> Supplied passage
=======
Background: Little information exists about the pattern of daily activity in patients with chronic obstructive pulmonary disease (COPD), especially in those who are on long-term oxygen therapy (LTOT). The aim of this study was to explore the regular level of domestic physical activity in patients with COPD and to explore differences in activity in those on LTOT.
Methods: Daily activity was recorded using an activity monitor for 7 consecutive days in 4 groups. Group 1 had severe COPD (FEV1 0.66 [0.42] L) receiving LTOT (n = 9). Group 2 had severe COPD (FEV1 1.07 [0.43] L) and had full knowledge of the activity monitor and the purpose of the study (n = 10). Group 3 had severe COPD (FEV1 1.16 [0.27] L) but were unaware of the precise nature of the study (n = 10). Group 4 (n = 10) were the healthy control group. Participants also completed health status questionnaires.
=======
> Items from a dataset

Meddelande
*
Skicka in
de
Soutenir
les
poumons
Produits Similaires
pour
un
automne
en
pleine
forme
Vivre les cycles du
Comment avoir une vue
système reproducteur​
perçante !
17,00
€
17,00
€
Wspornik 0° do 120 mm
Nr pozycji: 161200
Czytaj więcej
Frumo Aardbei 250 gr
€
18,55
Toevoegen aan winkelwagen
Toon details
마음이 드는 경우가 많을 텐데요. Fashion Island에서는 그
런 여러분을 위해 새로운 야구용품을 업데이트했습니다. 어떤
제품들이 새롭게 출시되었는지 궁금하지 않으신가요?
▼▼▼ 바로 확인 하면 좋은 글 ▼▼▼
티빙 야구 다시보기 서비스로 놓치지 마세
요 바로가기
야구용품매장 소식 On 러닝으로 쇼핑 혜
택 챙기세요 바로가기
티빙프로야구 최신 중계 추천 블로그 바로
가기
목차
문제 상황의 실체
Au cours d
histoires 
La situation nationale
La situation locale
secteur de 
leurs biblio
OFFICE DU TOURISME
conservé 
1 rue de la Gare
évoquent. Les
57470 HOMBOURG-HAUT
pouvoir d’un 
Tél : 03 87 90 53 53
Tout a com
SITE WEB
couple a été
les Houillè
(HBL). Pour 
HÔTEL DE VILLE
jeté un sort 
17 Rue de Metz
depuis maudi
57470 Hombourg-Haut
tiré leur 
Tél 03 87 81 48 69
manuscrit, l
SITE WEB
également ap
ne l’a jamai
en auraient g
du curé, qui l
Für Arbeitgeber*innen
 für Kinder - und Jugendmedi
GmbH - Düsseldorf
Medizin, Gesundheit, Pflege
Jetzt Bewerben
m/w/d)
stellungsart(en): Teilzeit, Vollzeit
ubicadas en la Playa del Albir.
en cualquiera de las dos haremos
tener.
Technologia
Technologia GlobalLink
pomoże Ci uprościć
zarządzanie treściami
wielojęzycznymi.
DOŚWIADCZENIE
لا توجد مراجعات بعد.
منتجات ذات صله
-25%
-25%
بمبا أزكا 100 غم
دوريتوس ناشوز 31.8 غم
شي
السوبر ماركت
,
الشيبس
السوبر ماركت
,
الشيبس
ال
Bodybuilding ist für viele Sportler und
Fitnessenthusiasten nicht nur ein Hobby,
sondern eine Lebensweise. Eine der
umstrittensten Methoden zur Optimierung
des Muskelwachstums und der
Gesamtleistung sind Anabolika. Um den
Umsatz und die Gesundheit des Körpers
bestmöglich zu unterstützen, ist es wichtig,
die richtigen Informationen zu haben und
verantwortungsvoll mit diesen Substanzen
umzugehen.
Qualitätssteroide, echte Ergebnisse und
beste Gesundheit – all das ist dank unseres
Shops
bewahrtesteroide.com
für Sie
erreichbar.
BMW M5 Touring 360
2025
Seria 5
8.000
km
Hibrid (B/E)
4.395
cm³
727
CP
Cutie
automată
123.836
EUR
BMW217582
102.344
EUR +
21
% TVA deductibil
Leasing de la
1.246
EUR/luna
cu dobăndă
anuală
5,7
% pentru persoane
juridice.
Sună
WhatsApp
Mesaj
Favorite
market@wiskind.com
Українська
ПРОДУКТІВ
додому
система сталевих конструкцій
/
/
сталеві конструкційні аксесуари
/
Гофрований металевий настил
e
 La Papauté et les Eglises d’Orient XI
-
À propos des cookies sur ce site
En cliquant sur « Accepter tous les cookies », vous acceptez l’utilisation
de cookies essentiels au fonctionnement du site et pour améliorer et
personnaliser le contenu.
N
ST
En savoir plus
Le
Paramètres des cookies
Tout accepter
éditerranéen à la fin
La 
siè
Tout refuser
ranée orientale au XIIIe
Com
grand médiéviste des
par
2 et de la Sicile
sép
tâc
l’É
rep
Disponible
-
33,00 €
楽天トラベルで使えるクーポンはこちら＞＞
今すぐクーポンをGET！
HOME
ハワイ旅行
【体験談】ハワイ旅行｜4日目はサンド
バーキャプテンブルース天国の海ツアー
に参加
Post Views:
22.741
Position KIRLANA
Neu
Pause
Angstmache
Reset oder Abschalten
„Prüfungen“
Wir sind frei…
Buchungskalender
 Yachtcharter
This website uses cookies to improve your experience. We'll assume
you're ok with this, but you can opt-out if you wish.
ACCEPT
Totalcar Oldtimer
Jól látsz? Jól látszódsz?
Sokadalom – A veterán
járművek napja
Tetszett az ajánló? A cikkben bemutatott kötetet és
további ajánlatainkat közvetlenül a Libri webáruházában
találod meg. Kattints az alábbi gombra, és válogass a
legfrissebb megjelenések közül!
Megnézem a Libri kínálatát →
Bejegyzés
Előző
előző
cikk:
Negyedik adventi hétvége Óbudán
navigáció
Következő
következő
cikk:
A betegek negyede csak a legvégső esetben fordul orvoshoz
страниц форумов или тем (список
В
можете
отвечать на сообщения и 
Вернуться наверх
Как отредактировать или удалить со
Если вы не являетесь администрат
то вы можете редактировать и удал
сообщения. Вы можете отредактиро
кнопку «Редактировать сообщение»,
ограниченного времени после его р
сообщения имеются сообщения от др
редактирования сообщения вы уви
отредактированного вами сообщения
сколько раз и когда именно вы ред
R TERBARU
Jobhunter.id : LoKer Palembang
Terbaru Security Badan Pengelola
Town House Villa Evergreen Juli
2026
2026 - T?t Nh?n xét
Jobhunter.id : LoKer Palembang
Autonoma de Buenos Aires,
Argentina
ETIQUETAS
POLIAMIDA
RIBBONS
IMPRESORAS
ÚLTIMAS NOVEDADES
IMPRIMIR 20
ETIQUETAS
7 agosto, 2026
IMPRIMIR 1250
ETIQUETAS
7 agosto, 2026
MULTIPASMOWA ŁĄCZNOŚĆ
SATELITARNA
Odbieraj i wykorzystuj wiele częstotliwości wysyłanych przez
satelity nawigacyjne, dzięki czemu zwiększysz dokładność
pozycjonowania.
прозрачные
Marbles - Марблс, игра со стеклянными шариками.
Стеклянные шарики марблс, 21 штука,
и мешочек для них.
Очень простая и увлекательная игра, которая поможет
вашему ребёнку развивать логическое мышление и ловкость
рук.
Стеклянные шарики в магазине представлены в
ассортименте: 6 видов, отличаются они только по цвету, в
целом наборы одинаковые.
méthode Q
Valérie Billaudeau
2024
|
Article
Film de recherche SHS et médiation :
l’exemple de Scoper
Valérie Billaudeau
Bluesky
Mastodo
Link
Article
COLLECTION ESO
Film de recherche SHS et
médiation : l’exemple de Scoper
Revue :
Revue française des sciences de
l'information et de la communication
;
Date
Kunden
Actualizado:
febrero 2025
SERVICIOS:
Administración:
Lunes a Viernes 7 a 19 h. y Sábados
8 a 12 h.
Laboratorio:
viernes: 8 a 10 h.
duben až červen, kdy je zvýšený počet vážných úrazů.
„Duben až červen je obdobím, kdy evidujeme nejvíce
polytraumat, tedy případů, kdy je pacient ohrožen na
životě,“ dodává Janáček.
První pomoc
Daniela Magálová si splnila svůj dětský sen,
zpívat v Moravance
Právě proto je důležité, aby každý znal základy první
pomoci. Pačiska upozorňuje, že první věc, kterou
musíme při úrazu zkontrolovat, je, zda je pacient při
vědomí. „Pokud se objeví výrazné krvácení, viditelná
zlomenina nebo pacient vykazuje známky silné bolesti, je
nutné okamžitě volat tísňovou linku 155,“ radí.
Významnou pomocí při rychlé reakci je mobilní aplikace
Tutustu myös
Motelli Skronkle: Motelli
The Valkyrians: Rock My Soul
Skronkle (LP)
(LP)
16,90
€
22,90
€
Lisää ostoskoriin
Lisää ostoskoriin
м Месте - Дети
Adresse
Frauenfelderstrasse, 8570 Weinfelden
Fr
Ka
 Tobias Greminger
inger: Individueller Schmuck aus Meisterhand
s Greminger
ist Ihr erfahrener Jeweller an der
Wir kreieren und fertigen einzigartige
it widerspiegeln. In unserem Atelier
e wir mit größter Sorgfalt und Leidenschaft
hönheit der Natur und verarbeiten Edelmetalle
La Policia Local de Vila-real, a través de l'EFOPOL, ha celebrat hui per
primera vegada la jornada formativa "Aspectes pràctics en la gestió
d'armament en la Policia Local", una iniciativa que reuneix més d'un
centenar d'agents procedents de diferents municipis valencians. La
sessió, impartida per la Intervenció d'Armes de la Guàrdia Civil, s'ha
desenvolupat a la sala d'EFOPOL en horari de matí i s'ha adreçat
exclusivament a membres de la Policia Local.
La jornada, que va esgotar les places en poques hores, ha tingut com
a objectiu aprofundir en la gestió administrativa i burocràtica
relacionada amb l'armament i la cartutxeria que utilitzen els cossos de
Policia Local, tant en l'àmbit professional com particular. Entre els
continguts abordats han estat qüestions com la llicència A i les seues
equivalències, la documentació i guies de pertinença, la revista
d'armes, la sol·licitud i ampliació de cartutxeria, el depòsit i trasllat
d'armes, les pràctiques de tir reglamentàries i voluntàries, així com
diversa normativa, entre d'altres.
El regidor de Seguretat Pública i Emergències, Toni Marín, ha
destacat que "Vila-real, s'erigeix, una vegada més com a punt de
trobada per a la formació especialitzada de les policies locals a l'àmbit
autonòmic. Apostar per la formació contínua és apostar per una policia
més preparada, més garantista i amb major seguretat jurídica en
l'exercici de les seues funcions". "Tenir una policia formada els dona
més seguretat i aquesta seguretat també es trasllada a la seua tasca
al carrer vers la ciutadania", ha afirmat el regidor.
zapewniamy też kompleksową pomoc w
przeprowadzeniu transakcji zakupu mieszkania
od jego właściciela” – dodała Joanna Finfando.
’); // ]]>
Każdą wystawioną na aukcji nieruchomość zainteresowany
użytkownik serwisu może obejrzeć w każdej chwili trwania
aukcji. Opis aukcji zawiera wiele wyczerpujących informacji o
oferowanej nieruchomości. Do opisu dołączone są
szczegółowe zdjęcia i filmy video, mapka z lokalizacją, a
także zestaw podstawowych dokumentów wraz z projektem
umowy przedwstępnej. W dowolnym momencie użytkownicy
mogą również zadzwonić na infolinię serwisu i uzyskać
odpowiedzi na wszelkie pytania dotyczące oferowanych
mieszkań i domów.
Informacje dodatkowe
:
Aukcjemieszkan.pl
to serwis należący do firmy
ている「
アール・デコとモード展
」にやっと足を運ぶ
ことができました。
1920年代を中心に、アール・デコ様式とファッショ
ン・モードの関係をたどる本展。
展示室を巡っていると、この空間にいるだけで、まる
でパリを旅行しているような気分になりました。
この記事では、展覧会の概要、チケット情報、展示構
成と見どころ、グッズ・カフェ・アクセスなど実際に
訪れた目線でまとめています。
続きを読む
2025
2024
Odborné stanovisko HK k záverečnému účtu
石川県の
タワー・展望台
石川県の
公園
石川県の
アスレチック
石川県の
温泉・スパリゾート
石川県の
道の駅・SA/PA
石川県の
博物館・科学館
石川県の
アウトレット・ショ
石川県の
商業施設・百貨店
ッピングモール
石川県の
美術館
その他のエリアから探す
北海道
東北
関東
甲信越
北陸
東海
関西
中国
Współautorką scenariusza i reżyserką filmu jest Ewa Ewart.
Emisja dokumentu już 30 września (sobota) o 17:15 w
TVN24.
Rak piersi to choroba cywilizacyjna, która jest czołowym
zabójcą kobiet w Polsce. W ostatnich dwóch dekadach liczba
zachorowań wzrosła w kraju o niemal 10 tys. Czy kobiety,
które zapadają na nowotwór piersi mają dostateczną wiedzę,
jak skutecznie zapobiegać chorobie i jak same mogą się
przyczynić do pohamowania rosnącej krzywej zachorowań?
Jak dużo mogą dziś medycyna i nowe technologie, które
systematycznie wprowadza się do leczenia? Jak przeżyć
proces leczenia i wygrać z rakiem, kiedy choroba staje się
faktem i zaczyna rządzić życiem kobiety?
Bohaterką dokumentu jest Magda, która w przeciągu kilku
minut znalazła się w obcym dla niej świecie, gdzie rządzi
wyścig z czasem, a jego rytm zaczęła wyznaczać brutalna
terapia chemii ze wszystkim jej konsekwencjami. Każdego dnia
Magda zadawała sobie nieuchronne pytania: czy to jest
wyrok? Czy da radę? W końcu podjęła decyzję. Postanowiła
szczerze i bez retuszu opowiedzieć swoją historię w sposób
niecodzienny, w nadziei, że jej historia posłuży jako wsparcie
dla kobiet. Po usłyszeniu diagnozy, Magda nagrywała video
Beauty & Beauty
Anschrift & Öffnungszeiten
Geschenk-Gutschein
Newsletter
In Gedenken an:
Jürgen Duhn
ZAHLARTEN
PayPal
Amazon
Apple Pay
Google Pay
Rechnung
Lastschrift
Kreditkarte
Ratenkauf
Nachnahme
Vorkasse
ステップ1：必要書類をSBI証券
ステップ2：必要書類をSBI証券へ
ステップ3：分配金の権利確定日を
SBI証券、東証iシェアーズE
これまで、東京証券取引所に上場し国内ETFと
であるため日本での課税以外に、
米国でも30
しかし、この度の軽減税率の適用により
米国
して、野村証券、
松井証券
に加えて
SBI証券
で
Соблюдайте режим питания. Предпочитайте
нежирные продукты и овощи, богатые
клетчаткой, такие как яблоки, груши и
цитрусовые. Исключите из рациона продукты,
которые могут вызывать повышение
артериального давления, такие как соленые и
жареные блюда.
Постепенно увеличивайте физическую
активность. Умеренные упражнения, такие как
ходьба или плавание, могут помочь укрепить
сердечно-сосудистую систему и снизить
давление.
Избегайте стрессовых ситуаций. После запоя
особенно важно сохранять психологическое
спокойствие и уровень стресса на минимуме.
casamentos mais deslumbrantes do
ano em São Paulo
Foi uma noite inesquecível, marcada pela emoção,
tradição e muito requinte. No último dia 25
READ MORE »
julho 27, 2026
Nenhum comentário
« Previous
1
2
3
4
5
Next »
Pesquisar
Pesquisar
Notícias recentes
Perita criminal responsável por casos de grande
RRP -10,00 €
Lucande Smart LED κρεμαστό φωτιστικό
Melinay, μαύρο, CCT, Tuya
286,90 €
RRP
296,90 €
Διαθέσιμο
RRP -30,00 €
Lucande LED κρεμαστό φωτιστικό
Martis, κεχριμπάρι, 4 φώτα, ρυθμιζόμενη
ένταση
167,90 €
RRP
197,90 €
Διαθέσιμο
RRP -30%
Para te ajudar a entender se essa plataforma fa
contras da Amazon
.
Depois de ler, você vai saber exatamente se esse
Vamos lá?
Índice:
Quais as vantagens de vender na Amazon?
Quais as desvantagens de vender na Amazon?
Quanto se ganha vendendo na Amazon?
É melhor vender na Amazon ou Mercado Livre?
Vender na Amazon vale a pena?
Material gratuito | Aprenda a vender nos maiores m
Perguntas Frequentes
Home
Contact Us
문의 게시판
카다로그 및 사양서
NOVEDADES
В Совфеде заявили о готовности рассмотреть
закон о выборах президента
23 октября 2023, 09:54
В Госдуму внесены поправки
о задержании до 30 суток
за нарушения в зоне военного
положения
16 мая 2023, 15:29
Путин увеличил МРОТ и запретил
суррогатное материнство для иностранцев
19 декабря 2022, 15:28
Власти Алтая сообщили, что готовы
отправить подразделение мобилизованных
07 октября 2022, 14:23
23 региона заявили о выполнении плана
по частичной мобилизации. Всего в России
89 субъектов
=======
> Task statement
Retype the part of the COPD activity study text from "Background: Little information" up to and including "those on LTOT.". The listing was taken from a different source than the text.

> Exercise response
Background: Little information exists about the pattern of daily activity in patients with chronic obstructive pulmonary disease (COPD), especially in those who are on long-term oxygen therapy (LTOT). The aim of this study was to explore the regular level of domestic physical activity in patients with COPD and to explore differences in activity in those on LTOT.